I had rehearsed a whole speech. It went something like this: Ray, we’ve been spending a lot of time apart lately, and I am concerned. Yesterday evening, when I went to your mother’s house, I saw you behaving affectionately with another woman, so naturally my concern increased, and I ask you to explain what was actually going on there. I am here in this town to build a middle ground with you, and I reaffirm that intention. Right now, I’d like to know if that’s still your intention, as well.
So much for practicing in front of the mirror. Try reciting an overblown bunch of syllables like that when you’re so scared that it feels like there’s a hand closing around your throat. Instead, I said nothing.
We waited for our salads, not making eye contact, the concussively loud music crashing around us like rocket fire. I was torn between getting up and running away and simply digging a hole through the floor and crawling into it. And all the while, Ray kept glancing at the entrance to the restaurant. It was perhaps three minutes before I cracked and started trying to make small talk over the noise. “Nice place.
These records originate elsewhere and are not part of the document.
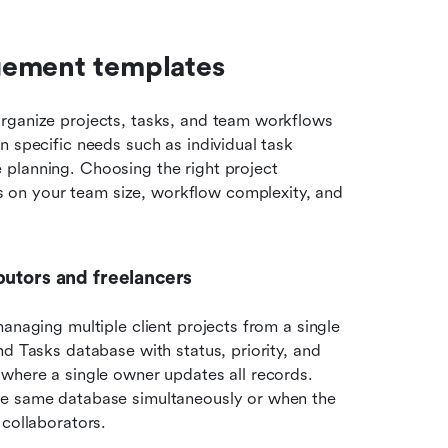
gement templates
rganize projects, tasks, and team workflows 
 specific needs such as individual task 
 planning. Choosing the right project 
on your team size, workflow complexity, and 
butors and freelancers
anaging multiple client projects from a single 
d Tasks database with status, priority, and 
where a single owner updates all records. 
he same database simultaneously or when the 
 collaborators.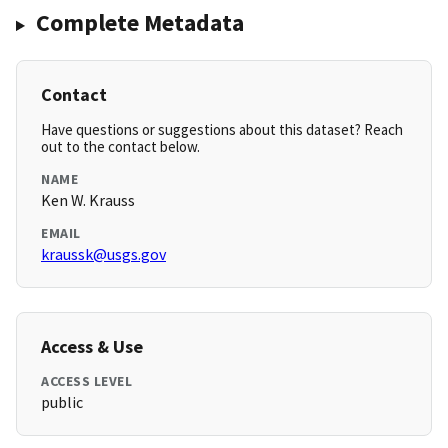
Complete Metadata
Contact
Have questions or suggestions about this dataset? Reach
out to the contact below.
NAME
Ken W. Krauss
EMAIL
kraussk@usgs.gov
Access & Use
ACCESS LEVEL
public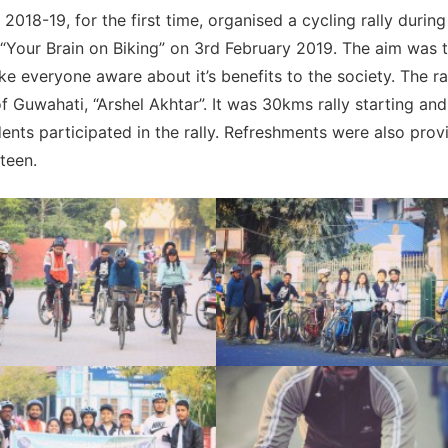
18-19, for the first time, organised a cycling rally during 
Your Brain on Biking” on 3rd February 2019. The aim was 
 everyone aware about it’s benefits to the society. The ra
 Guwahati, “Arshel Akhtar”. It was 30kms rally starting and
ents participated in the rally. Refreshments were also prov
nteen.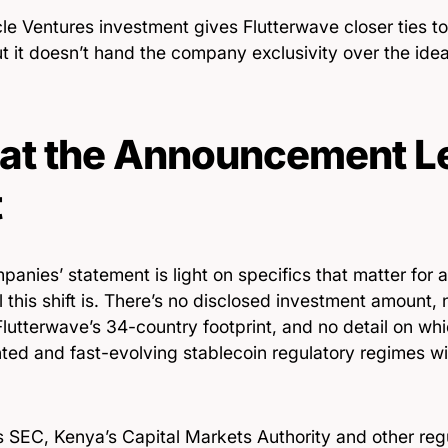
le Ventures investment gives Flutterwave closer ties to
but it doesn’t hand the company exclusivity over the idea
t the Announcement L
t
anies’ statement is light on specifics that matter for
 this shift is. There’s no disclosed investment amount, n
lutterwave’s 34-country footprint, and no detail on whic
ted and fast-evolving stablecoin regulatory regimes wil
’s SEC, Kenya’s Capital Markets Authority and other reg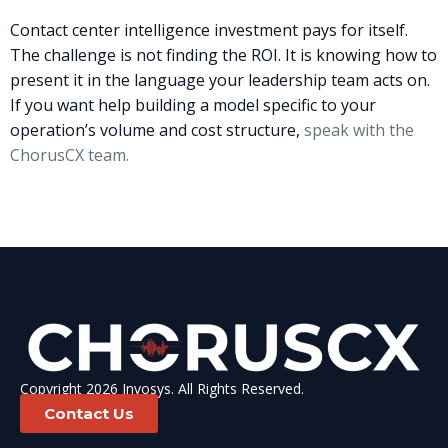
Contact center intelligence investment pays for itself.
The challenge is not finding the ROI. It is knowing how to
present it in the language your leadership team acts on.
If you want help building a model specific to your
operation’s volume and cost structure,
speak with the
ChorusCX team.
Copyright 2026 Invosys. All Rights Reserved.
Contact Us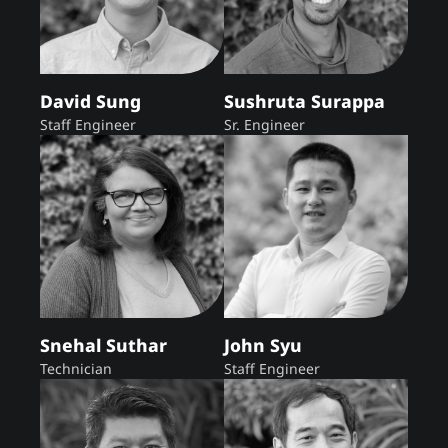
David Sung
Sushruta Surappa
Staff Engineer
Sr. Engineer
Snehal Suthar
John Syu
Technician
Staff Engineer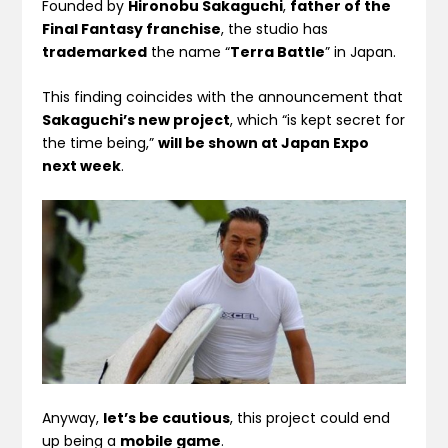
Founded by
Hironobu Sakaguchi
,
father of the
Final Fantasy franchise
, the studio has
trademarked
the name “
Terra Battle
” in Japan.
This finding coincides with the announcement that
Sakaguchi’s new project
, which “is kept secret for
the time being,”
will be shown at Japan Expo
next week
.
Anyway,
let’s be cautious
, this project could end
up being a
mobile game
.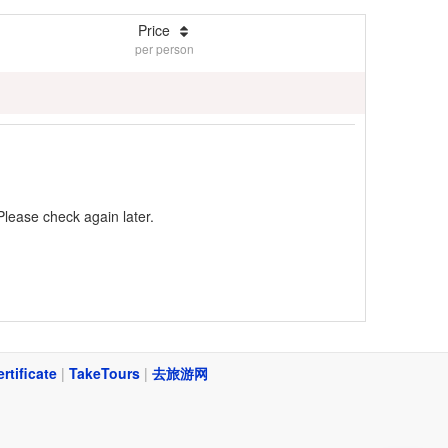
Price
per person
Please check again later.
ertificate
|
TakeTours
|
去旅游网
I’ve never been here. The menu looked good.”
“I chose it because my brother-in-law’s supposed to be here,” Ray said.
Well, that remark sure pushed me back over the edge between intimidation and anger. I am pleased to report that I found my dignity before I put my mouth in gear, so instead of yelling, You bastard! I said almost calmly, “Ray, that hurt.”
He quit watching the entrance and looked at me for the first time since the sidewalk, said, “Oh. Sorry.”
I was not going to be ignored now. “You seem more than a little distracted. Mind letting me in on things?”